### Records supplied
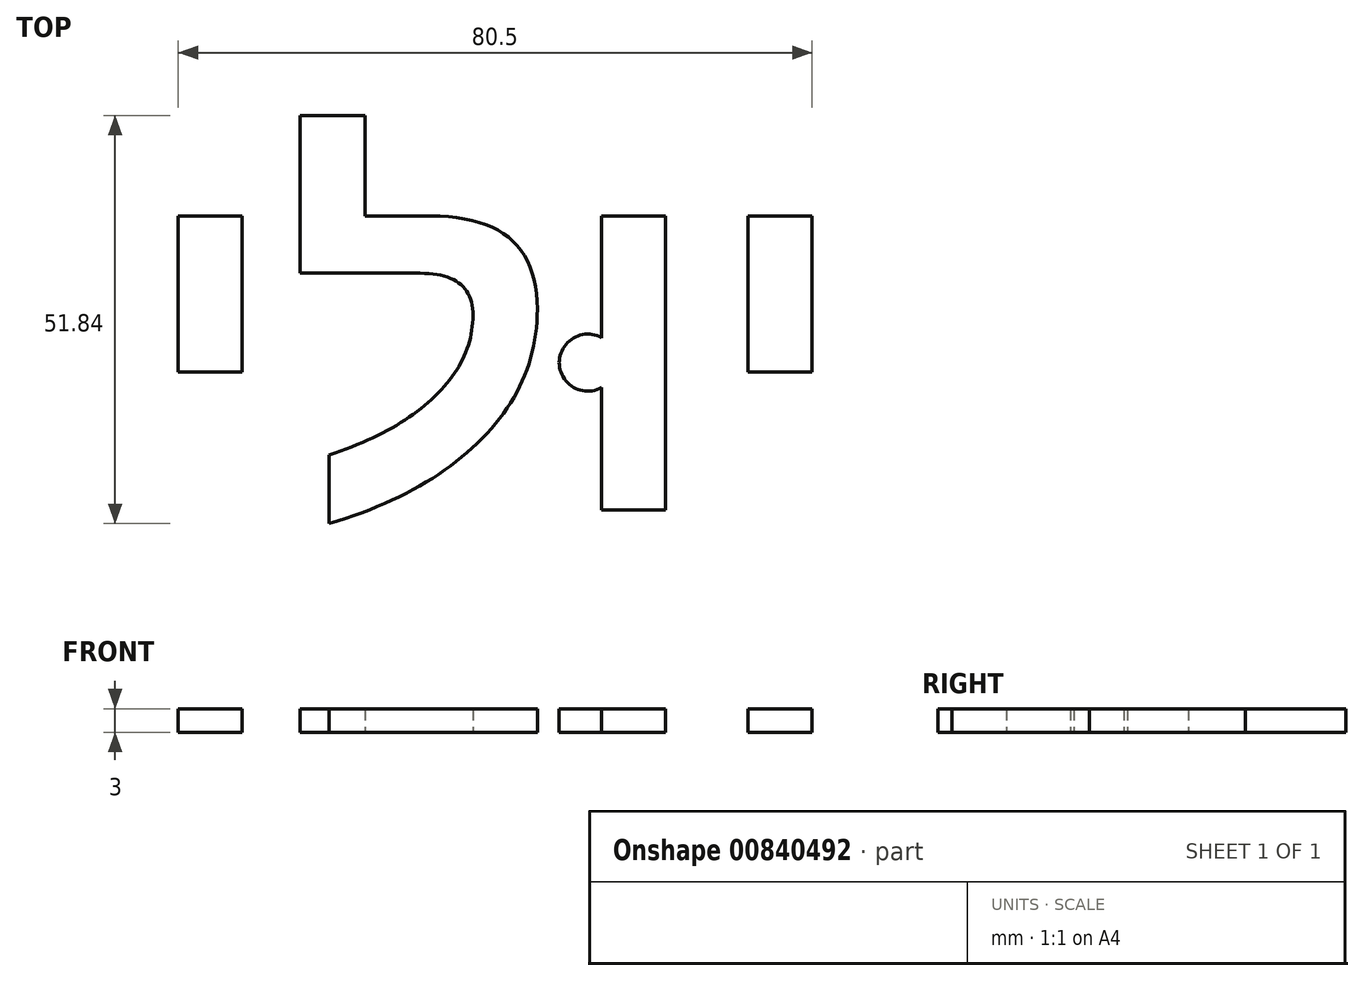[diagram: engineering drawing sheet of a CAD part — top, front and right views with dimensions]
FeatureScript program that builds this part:
annotation { "Feature Type Name" : "Feature", "Feature Type Description" : "" }
export const myFeature = defineFeature(function(context is Context, id is Id, definition is map)
    precondition{}
    {
        {
            var Q0;
            Q0=qCreatedBy(makeId("Top.planeOp"),FACE);
            var sketch = newSketch(context, id + "F0", { "sketchPlane" : qUnion([Q0])});
            skText(sketch, "E0", { "text": "ילוי", "fontName": "Arimo-Bold.ttf"});
            const initialGuessF0  = {"E0": [-0.09, 0, 1, 0, 0.04434]};
            skSetInitialGuess(sketch, initialGuessF0);
            skSolve(sketch);
        }
        {
            var Q0;
            Q0 = qSketchRegion(id + "F0", true);
            extrude(context, id + "F1", {"entities" : qUnion([Q0]), "depth" : 3 * mm, "offsetDistance" : 25 * mm});
        }
        {
            var Q0;
            Q0=qCreatedBy(makeId("Top.planeOp"),FACE);
            var sketch = newSketch(context, id + "F2", { "sketchPlane" : qUnion([Q0])});
            skCircle(sketch, "E1", {"center": v(-32.75, 18.69) * mm, "radius": 3.62 * mm});
            skSolve(sketch);
        }
        {
            var Q0;
            Q0 = qSketchRegion(id + "F2", true);
            extrude(context, id + "F3", {"entities" : qUnion([Q0]), "operationType" : NewBodyOperationType.ADD, "depth" : 3 * mm, "offsetDistance" : 25 * mm});
        }
    });
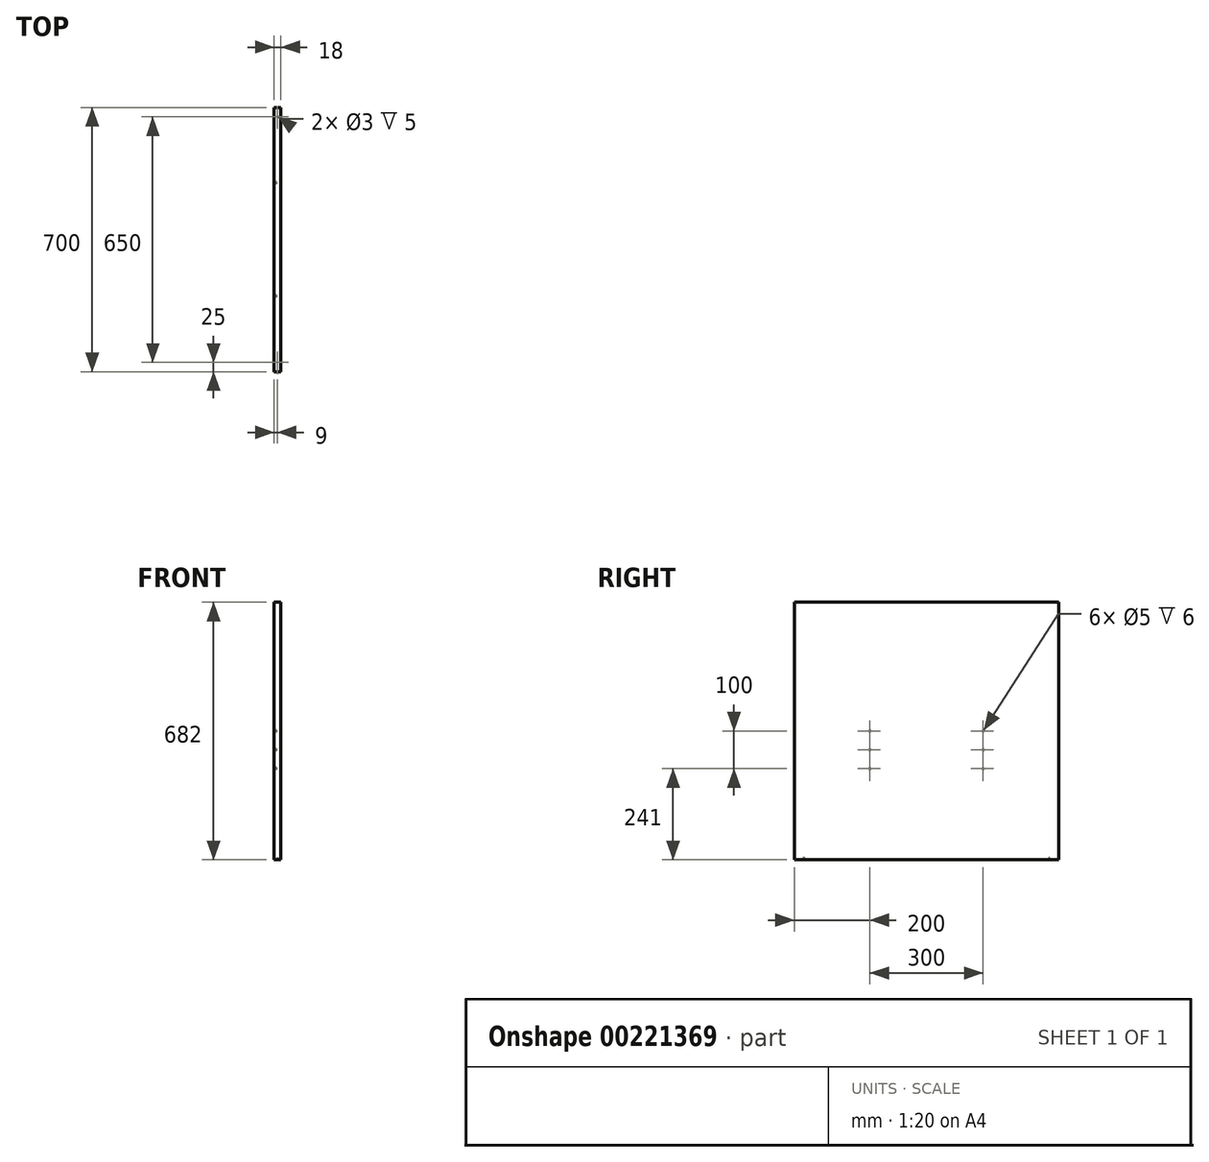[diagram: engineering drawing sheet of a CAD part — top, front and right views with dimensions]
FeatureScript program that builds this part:
annotation { "Feature Type Name" : "Feature", "Feature Type Description" : "" }
export const myFeature = defineFeature(function(context is Context, id is Id, definition is map)
    precondition{}
    {
        {
            var Q0;
            Q0=qCreatedBy(makeId("Right.planeOp"),FACE);
            var sketch = newSketch(context, id + "F0", { "sketchPlane" : qUnion([Q0])});
            skLineSegment(sketch, "E0.bottom", {"start": v(350, -341) * mm, "end": v(-350, -341) * mm});
            skLineSegment(sketch, "E0.top", {"start": v(350, 341) * mm, "end": v(-350, 341) * mm});
            skLineSegment(sketch, "E0.left", {"start": v(350, -341) * mm, "end": v(350, 341) * mm});
            skLineSegment(sketch, "E0.right", {"start": v(-350, -341) * mm, "end": v(-350, 341) * mm});
            skPoint(sketch, "E0.middle", {"position": v(0, 0) * mm});
            skSolve(sketch);
        }
        {
            var Q0;
            Q0 = qSketchRegion(id + "F0", true);
            extrude(context, id + "F1", {"entities" : qUnion([Q0]), "depth" : 18 * mm});
        }
        {
            var Q0;
            Q0=makeQuery(id+"F1.opExtrude","SWEPT_FACE",FACE,{"disambiguationData":[OSD([sQuery(id+"F0.wireOp",EDGE,"E0.bottom")])]});
            var sketch = newSketch(context, id + "F2", { "sketchPlane" : qUnion([Q0])});
            skCircle(sketch, "E1", {"center": v(9, 325) * mm, "radius": 1.5 * mm});
            skCircle(sketch, "E2", {"center": v(9, -325) * mm, "radius": 1.5 * mm});
            skSolve(sketch);
        }
        {
            var Q0;
            Q0 = qSketchRegion(id + "F2", true);
            extrude(context, id + "F3", {"entities" : qUnion([Q0]), "operationType" : NewBodyOperationType.REMOVE, "oppositeDirection" : true, "depth" : 5 * mm});
        }
        {
            var Q0;
            Q0=makeQuery(id+"F1.opExtrude","CAP_FACE",FACE,{"disambiguationData":[OSD([sQuery(id+"F0.wireOp",EDGE,"E0.bottom"),sQuery(id+"F0.wireOp",EDGE,"E0.top"),sQuery(id+"F0.wireOp",EDGE,"E0.left"),sQuery(id+"F0.wireOp",EDGE,"E0.right")])],"isStart":true});
            var sketch = newSketch(context, id + "F4", { "sketchPlane" : qUnion([Q0])});
            skCircle(sketch, "E3", {"center": v(-150, 0) * mm, "radius": 2.5 * mm});
            skCircle(sketch, "E4", {"center": v(150, 0) * mm, "radius": 2.5 * mm});
            skCircle(sketch, "E5.0.1.0", {"center": v(-150, -50) * mm, "radius": 2.5 * mm});
            skCircle(sketch, "E5.0.1.1", {"center": v(150, -50) * mm, "radius": 2.5 * mm});
            skCircle(sketch, "E5.0.2.0", {"center": v(-150, -100) * mm, "radius": 2.5 * mm});
            skCircle(sketch, "E5.0.2.1", {"center": v(150, -100) * mm, "radius": 2.5 * mm});
            skLineSegment(sketch, "E5.direction1", {"start": v(-150, 0) * mm, "end": v(-125, 0) * mm, "construction": true});
            skLineSegment(sketch, "E5.direction2", {"start": v(-150, 0) * mm, "end": v(-150, -50) * mm, "construction": true});
            skSolve(sketch);
        }
        {
            var Q0;
            Q0 = qSketchRegion(id + "F4", true);
            extrude(context, id + "F5", {"entities" : qUnion([Q0]), "operationType" : NewBodyOperationType.REMOVE, "oppositeDirection" : true, "depth" : 6 * mm});
        }
    });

### Aim of the task
Rewrite all the data above with every "skSolve" replaced by "solveSketch" and nothing else changed, omitting the pictures.

### Finished task
[diagram: engineering drawing sheet of a CAD part — top, front and right views with dimensions]
FeatureScript program that builds this part:
annotation { "Feature Type Name" : "Feature", "Feature Type Description" : "" }
export const myFeature = defineFeature(function(context is Context, id is Id, definition is map)
    precondition{}
    {
        {
            var Q0;
            Q0=qCreatedBy(makeId("Top.planeOp"),FACE);
            var sketch = newSketch(context, id + "F0", { "sketchPlane" : qUnion([Q0])});
            skText(sketch, "E0", { "text": "ילוי", "fontName": "Arimo-Bold.ttf"});
            const initialGuessF0  = {"E0": [-0.09, 0, 1, 0, 0.04434]};
            skSetInitialGuess(sketch, initialGuessF0);
            solveSketch(sketch);
        }
        {
            var Q0;
            Q0 = qSketchRegion(id + "F0", true);
            extrude(context, id + "F1", {"entities" : qUnion([Q0]), "depth" : 3 * mm, "offsetDistance" : 25 * mm});
        }
        {
            var Q0;
            Q0=qCreatedBy(makeId("Top.planeOp"),FACE);
            var sketch = newSketch(context, id + "F2", { "sketchPlane" : qUnion([Q0])});
            skCircle(sketch, "E1", {"center": v(-32.75, 18.69) * mm, "radius": 3.62 * mm});
            solveSketch(sketch);
        }
        {
            var Q0;
            Q0 = qSketchRegion(id + "F2", true);
            extrude(context, id + "F3", {"entities" : qUnion([Q0]), "operationType" : NewBodyOperationType.ADD, "depth" : 3 * mm, "offsetDistance" : 25 * mm});
        }
    });
[diagram: engineering drawing sheet of a CAD part — top, front and right views with dimensions]
FeatureScript program that builds this part:
annotation { "Feature Type Name" : "Feature", "Feature Type Description" : "" }
export const myFeature = defineFeature(function(context is Context, id is Id, definition is map)
    precondition{}
    {
        {
            var Q0;
            Q0=qCreatedBy(makeId("Right.planeOp"),FACE);
            var sketch = newSketch(context, id + "F0", { "sketchPlane" : qUnion([Q0])});
            skLineSegment(sketch, "E0.bottom", {"start": v(350, -341) * mm, "end": v(-350, -341) * mm});
            skLineSegment(sketch, "E0.top", {"start": v(350, 341) * mm, "end": v(-350, 341) * mm});
            skLineSegment(sketch, "E0.left", {"start": v(350, -341) * mm, "end": v(350, 341) * mm});
            skLineSegment(sketch, "E0.right", {"start": v(-350, -341) * mm, "end": v(-350, 341) * mm});
            skPoint(sketch, "E0.middle", {"position": v(0, 0) * mm});
            solveSketch(sketch);
        }
        {
            var Q0;
            Q0 = qSketchRegion(id + "F0", true);
            extrude(context, id + "F1", {"entities" : qUnion([Q0]), "depth" : 18 * mm});
        }
        {
            var Q0;
            Q0=makeQuery(id+"F1.opExtrude","SWEPT_FACE",FACE,{"disambiguationData":[OSD([sQuery(id+"F0.wireOp",EDGE,"E0.bottom")])]});
            var sketch = newSketch(context, id + "F2", { "sketchPlane" : qUnion([Q0])});
            skCircle(sketch, "E1", {"center": v(9, 325) * mm, "radius": 1.5 * mm});
            skCircle(sketch, "E2", {"center": v(9, -325) * mm, "radius": 1.5 * mm});
            solveSketch(sketch);
        }
        {
            var Q0;
            Q0 = qSketchRegion(id + "F2", true);
            extrude(context, id + "F3", {"entities" : qUnion([Q0]), "operationType" : NewBodyOperationType.REMOVE, "oppositeDirection" : true, "depth" : 5 * mm});
        }
        {
            var Q0;
            Q0=makeQuery(id+"F1.opExtrude","CAP_FACE",FACE,{"disambiguationData":[OSD([sQuery(id+"F0.wireOp",EDGE,"E0.bottom"),sQuery(id+"F0.wireOp",EDGE,"E0.top"),sQuery(id+"F0.wireOp",EDGE,"E0.left"),sQuery(id+"F0.wireOp",EDGE,"E0.right")])],"isStart":true});
            var sketch = newSketch(context, id + "F4", { "sketchPlane" : qUnion([Q0])});
            skCircle(sketch, "E3", {"center": v(-150, 0) * mm, "radius": 2.5 * mm});
            skCircle(sketch, "E4", {"center": v(150, 0) * mm, "radius": 2.5 * mm});
            skCircle(sketch, "E5.0.1.0", {"center": v(-150, -50) * mm, "radius": 2.5 * mm});
            skCircle(sketch, "E5.0.1.1", {"center": v(150, -50) * mm, "radius": 2.5 * mm});
            skCircle(sketch, "E5.0.2.0", {"center": v(-150, -100) * mm, "radius": 2.5 * mm});
            skCircle(sketch, "E5.0.2.1", {"center": v(150, -100) * mm, "radius": 2.5 * mm});
            skLineSegment(sketch, "E5.direction1", {"start": v(-150, 0) * mm, "end": v(-125, 0) * mm, "construction": true});
            skLineSegment(sketch, "E5.direction2", {"start": v(-150, 0) * mm, "end": v(-150, -50) * mm, "construction": true});
            solveSketch(sketch);
        }
        {
            var Q0;
            Q0 = qSketchRegion(id + "F4", true);
            extrude(context, id + "F5", {"entities" : qUnion([Q0]), "operationType" : NewBodyOperationType.REMOVE, "oppositeDirection" : true, "depth" : 6 * mm});
        }
    });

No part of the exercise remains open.